Dataset entries:
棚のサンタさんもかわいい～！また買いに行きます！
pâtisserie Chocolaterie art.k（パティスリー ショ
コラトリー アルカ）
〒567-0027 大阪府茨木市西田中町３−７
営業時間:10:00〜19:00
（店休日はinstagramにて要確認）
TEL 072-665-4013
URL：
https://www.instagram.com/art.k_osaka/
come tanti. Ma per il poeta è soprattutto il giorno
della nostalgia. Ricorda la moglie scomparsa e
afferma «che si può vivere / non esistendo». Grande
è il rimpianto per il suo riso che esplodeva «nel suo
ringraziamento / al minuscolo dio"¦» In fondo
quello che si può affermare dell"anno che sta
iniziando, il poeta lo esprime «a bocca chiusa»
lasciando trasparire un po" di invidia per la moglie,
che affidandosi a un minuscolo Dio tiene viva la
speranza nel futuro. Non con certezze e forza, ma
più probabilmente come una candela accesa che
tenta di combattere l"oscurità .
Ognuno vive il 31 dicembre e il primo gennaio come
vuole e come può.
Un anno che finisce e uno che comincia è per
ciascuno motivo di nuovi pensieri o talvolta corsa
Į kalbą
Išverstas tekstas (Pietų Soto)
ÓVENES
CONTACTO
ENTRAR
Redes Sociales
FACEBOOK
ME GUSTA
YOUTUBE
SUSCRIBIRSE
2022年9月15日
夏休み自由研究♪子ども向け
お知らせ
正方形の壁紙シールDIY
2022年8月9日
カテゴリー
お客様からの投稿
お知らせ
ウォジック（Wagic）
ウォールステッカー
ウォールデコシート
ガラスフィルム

**THE PROBLEM**: Your response should consist solely of the lines from the one containing "che affidandosi a" to the end of the entries, both ends included, exactly as they appear.

**EXERCISE SOLUTION**:
che affidandosi a un minuscolo Dio tiene viva la
speranza nel futuro. Non con certezze e forza, ma
più probabilmente come una candela accesa che
tenta di combattere l"oscurità .
Ognuno vive il 31 dicembre e il primo gennaio come
vuole e come può.
Un anno che finisce e uno che comincia è per
ciascuno motivo di nuovi pensieri o talvolta corsa
Į kalbą
Išverstas tekstas (Pietų Soto)
ÓVENES
CONTACTO
ENTRAR
Redes Sociales
FACEBOOK
ME GUSTA
YOUTUBE
SUSCRIBIRSE
2022年9月15日
夏休み自由研究♪子ども向け
お知らせ
正方形の壁紙シールDIY
2022年8月9日
カテゴリー
お客様からの投稿
お知らせ
ウォジック（Wagic）
ウォールステッカー
ウォールデコシート
ガラスフィルム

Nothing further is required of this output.